Well, you can't have it all ways. Which was it? A good healthy upbringing or one where there wasn't enough supervision and monitoring which resulted in you behaving in risky ways?

"I’m pretty sure my mum would have reeled me in, if she did have Find my Friend 15 years ago!" How did she NOT know? As I said I have a 17 yr old, basically good kid but had her moments, but nothing like you've described! - I as a parent had a responsibility to make sure she was raised to know better, while also knowing if she did get into a scrape, or felt out of her depth in a friendship or relationship she could and would and DID come to me early on. Through a combination of discussion, building trust in each other and applying sanctions when necessary to "reel her in" she's now a happy, relatively healthy (disability) working adult with lovely friends.

Graphista · 15/08/2018 21:18

"It may be a sign of the times, ansumpasty, but not opting into it does not mean you are a bad daughter, or a bad parent, or a bad friend. We are all free to make those choices if we are of an age to do so. You may not intend to come across as judgmental of those who choose not to use tracking technology, or who find it distasteful, but that is how you come across." Hear hear!

"You can’t really compare today to then- the technology is incomparable and it was commonplace to not know where people were." No amount of tech replaces good parenting.

I had a 9pm curfew at 14, as did dd. Bed by 10 at latest. NO WAY would either of us have got away with drinking in the streets! I was still hanging out in the play park with my friends! I knew where dd was and who she was with - because I built a relationship not only with her but her friends and their families too. And I was considered a "strict" mum according to dd and her friends, but she stayed safe while also developing independence and "street smarts". Equally during daytime hours we both were allowed to go by train with friends to the nearest city to go shopping, cinema etc. Which several of the friends with "non strict" parents weren't allowed to do. It's a balance.
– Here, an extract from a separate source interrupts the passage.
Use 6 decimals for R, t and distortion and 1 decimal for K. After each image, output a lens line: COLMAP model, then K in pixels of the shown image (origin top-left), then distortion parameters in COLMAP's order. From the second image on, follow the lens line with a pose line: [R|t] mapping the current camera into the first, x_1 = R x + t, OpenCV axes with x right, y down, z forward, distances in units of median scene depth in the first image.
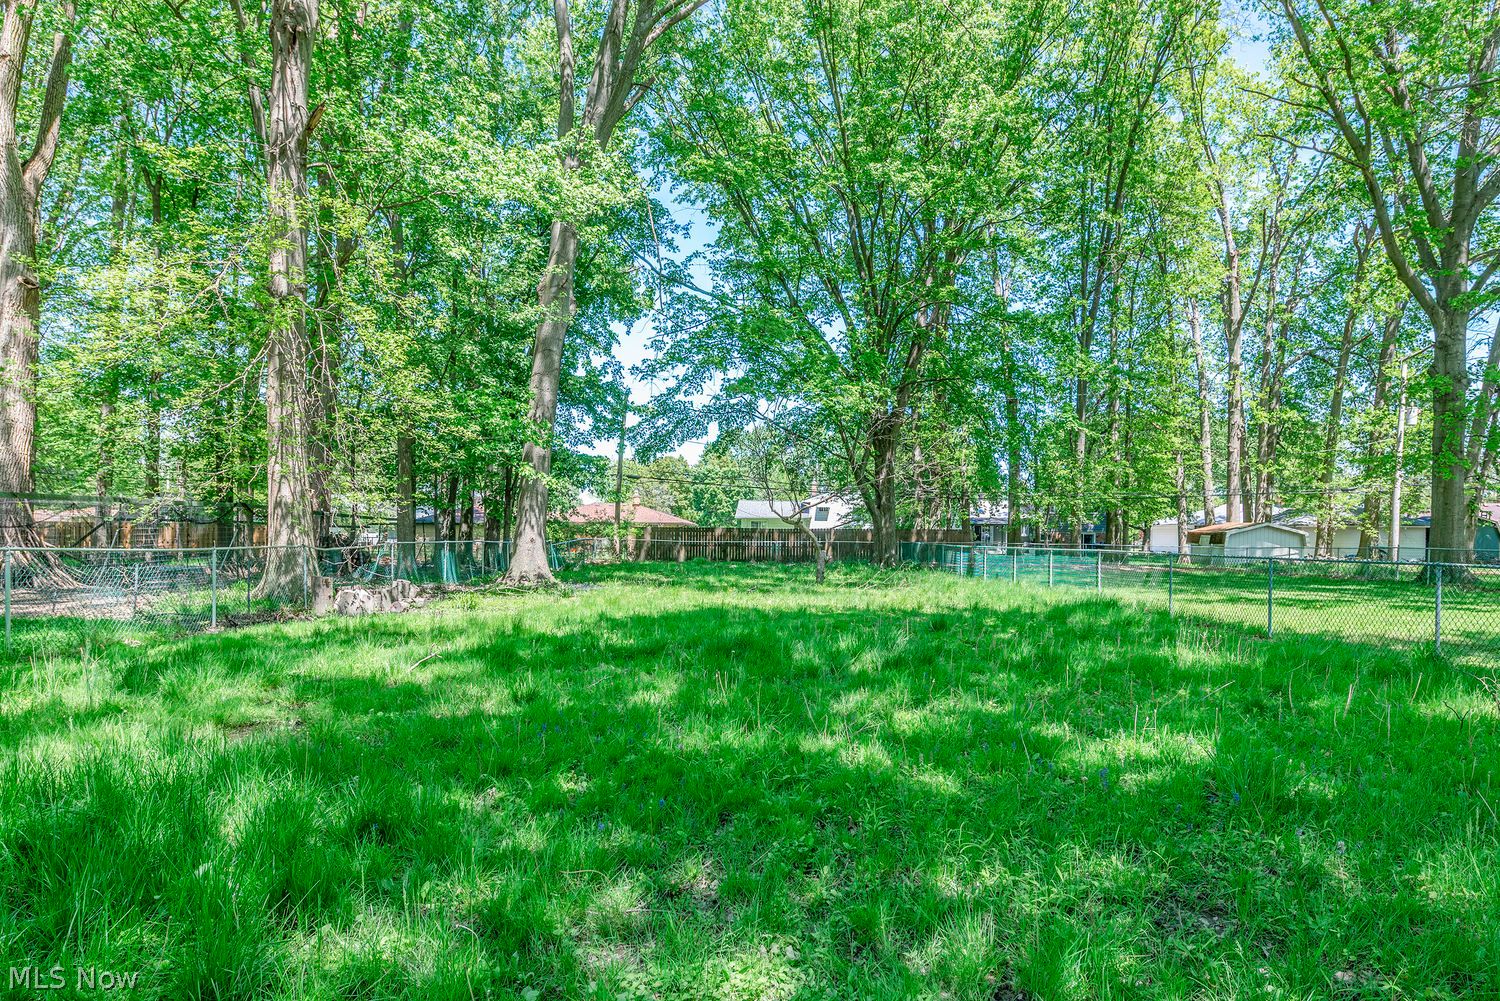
lens RADIAL K [[867.7, 0, 751.2], [0, 867.7, 503.3], [0, 0, 1]] dist [-0.001461, -0.000146]
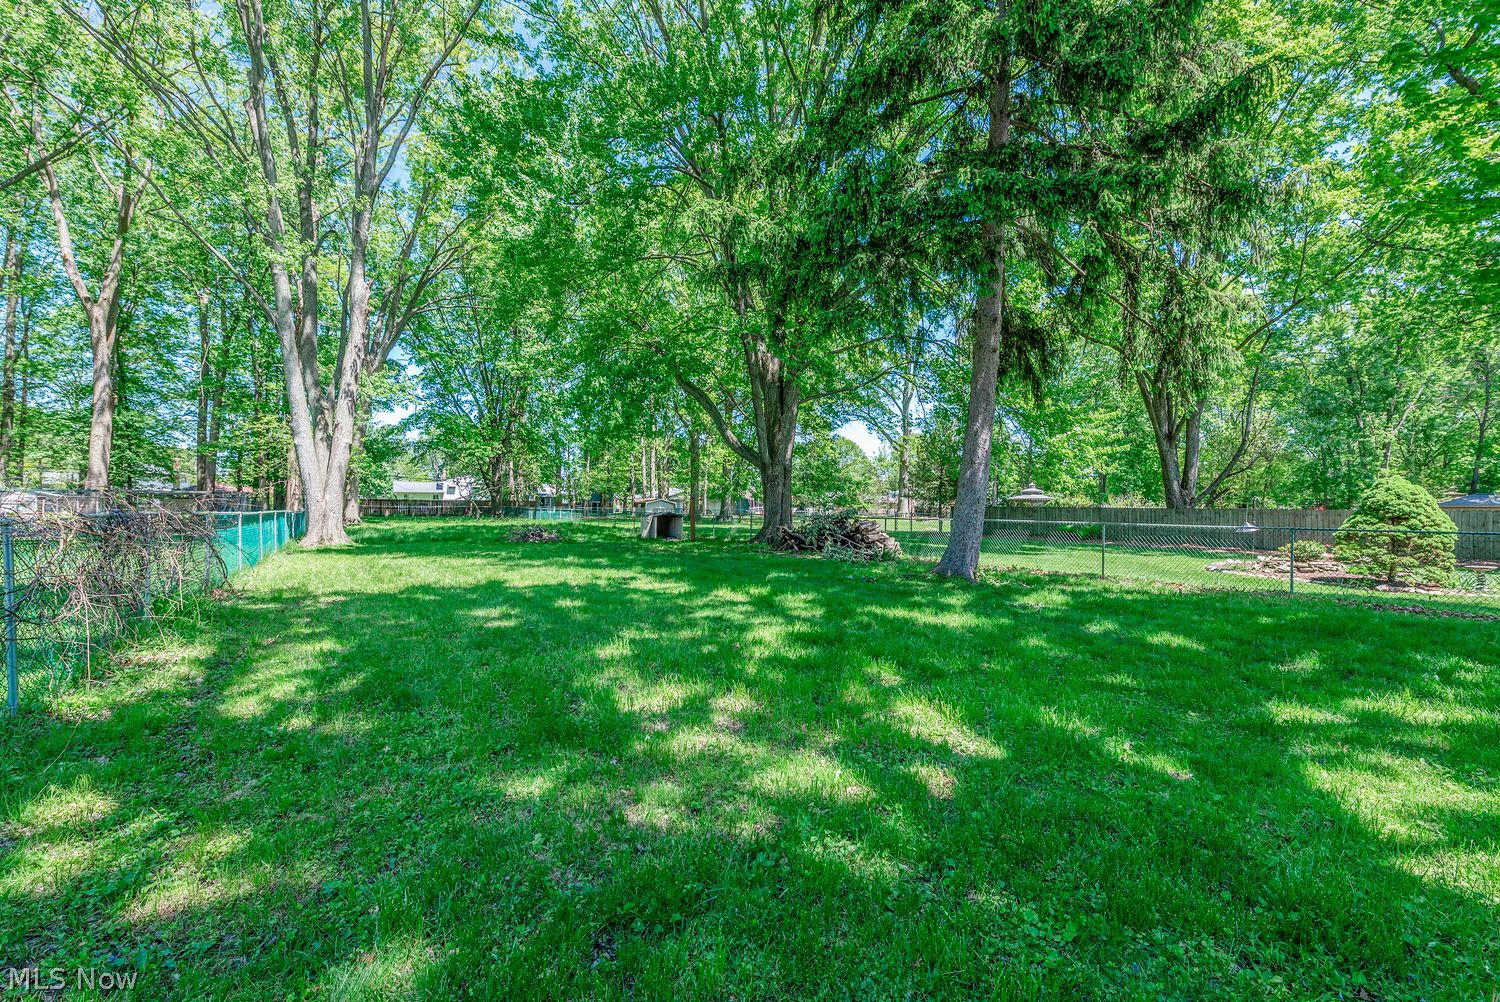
lens RADIAL K [[683.7, 0, 753.3], [0, 683.7, 499.0], [0, 0, 1]] dist [0.000588, 0.000012]
pose [[0.870482, 0.004214, 0.492181, -0.105719], [-0.017597, 0.999591, 0.022564, -0.018702], [-0.491885, -0.028303, 0.870200, -0.659318]]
Graphista · 15/08/2018 21:19

Cider - my only point to add to your post at 1409 is that men/boys can become victim to controlling abuse too. Indeed if a controlling mother of late teens has a son he will be just as vulnerable to being a victim as a controller himself.

bubbles108 · 15/08/2018 21:38

Obviously when I come back with the "our roof" I get stuff brought up about how I didn't work when they were little

Obviously? WHY obviously? Why would he even SAY that?

He sounds utterly utterly vile.

And you just accept this crap treatment and disempower your DD .

Shame on you OP

WomanWithAltitude · 15/08/2018 22:31

Bubbles - I think the OP is so worn down by it that she doesn't see it for what it is any more. Sad

I just hope this thread has opened her eyes a little, and that she and her dd find the strength to stand up to this bully.